Excerpt —
*** Block opens ***

In Wooley v. Faulkner (In re SI Restructuring, Inc.), 532 F.3d 355 (5th Cir. June 20, 2008), the Fifth Circuit reversed the Bankruptcy Court for the Western District of Texas' decision to equitably subordinate the claims of former officers and directors of Schlotzsky’s, Inc. ("Schlotzsky's"). The officers and directors (the "Wooleys") had extended two secured loans of last resort to Schlotzsky's in the year prior to its bankruptcy filing. After the Wooleys filed secured claims in the bankruptcy proceeding, the unsecured creditors' committee brought an adversary proceeding seeking to equitably subordinate the claims. The committee argued that the Wooleys had breached their fiduciary duties to the company by presenting the second loan as the only option outside of an immediate bankruptcy filing. It also objected to the Wooleys obtaining security not only for the loan, but also for pre-existing guarantees of the company's debt - thus essentially "releas[ing] them as guarantors on the debt." The bankruptcy court agreed with the committee and subordinated the Wooleys' claims, and the district court affirmed.

*** Block closes ***

To-do item — For each statement below, say whether the case summary above agrees with it, answering yes or no and quoting the words from the summary that settle it. (a) The Fifth Circuit upheld the bankruptcy court's decision to subordinate the Wooleys' claims. (b) The Wooleys made two secured loans to Schlotzsky's in the year before it filed for bankruptcy. (c) The district court overturned the bankruptcy court's ruling.

Text pulled from each page

*** Block opens ***

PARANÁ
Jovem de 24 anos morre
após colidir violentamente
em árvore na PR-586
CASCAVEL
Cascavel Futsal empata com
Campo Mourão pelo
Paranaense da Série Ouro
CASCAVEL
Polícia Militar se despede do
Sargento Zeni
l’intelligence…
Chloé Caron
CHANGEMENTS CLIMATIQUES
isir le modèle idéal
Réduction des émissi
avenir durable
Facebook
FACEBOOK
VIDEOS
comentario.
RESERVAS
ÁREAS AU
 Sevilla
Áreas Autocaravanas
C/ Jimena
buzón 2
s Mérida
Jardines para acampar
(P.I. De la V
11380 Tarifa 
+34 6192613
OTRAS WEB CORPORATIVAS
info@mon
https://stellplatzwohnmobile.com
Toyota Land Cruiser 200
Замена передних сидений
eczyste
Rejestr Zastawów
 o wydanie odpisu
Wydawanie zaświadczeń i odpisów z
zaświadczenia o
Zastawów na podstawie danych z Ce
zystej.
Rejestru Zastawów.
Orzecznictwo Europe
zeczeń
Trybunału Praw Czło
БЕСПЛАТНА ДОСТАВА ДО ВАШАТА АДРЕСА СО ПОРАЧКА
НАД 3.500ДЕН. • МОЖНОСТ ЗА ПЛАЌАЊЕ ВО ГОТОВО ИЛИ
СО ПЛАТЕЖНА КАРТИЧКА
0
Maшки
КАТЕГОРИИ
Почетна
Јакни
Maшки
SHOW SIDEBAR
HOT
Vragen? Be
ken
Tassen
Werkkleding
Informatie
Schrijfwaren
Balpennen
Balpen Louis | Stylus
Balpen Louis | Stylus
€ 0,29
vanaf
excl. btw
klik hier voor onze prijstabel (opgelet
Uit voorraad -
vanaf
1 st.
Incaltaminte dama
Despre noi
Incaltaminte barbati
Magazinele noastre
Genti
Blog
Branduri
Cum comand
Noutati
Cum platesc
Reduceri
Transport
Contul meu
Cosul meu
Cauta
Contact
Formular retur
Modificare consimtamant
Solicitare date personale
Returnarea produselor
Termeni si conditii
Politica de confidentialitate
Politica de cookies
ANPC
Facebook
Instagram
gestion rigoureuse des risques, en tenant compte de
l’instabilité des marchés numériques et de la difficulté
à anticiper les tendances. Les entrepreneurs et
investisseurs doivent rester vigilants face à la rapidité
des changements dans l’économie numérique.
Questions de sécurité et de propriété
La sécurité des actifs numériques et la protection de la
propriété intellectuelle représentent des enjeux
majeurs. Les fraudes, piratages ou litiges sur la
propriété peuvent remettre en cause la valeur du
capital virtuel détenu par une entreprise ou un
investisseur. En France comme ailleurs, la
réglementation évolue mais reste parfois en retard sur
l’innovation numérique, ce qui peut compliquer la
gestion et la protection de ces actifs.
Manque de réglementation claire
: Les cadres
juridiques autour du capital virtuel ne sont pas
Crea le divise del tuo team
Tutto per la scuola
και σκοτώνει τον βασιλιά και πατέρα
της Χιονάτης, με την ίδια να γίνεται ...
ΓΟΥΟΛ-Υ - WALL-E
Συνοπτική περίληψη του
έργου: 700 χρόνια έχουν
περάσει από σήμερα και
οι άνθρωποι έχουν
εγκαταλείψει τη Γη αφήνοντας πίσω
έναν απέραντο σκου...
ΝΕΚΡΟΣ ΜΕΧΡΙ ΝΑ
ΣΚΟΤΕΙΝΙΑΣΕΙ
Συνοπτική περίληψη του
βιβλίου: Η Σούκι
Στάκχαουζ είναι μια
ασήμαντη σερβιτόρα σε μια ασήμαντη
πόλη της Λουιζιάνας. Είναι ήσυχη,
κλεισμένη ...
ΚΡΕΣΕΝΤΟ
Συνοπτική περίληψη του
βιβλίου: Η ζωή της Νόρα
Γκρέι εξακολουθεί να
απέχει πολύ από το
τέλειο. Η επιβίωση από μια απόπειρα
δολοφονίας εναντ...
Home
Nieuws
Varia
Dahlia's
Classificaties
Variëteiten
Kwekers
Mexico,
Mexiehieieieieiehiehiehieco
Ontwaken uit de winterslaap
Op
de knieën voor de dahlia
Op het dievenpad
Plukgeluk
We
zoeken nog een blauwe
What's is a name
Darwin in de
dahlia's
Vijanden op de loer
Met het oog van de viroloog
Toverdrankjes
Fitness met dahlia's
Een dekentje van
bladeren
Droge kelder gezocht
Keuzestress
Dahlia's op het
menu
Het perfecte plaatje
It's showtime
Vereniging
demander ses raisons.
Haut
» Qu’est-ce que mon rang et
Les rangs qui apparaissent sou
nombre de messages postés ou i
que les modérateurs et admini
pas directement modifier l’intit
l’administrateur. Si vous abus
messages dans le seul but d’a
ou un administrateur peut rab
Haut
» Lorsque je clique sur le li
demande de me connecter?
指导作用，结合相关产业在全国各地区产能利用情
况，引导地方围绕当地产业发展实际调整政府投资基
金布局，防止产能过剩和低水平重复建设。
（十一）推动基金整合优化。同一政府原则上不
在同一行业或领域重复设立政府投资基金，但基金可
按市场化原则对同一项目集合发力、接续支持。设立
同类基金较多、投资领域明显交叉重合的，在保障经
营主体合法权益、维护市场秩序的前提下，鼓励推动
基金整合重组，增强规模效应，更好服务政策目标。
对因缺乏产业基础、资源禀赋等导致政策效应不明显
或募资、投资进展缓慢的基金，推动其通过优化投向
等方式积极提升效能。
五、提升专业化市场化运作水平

*** Block closes ***

Your response —
(a) No: "the Fifth Circuit reversed the Bankruptcy Court for the Western District of Texas' decision to equitably subordinate the claims"
(b) Yes: "had extended two secured loans of last resort to Schlotzsky's in the year prior to its bankruptcy filing"
(c) No: "and the district court affirmed"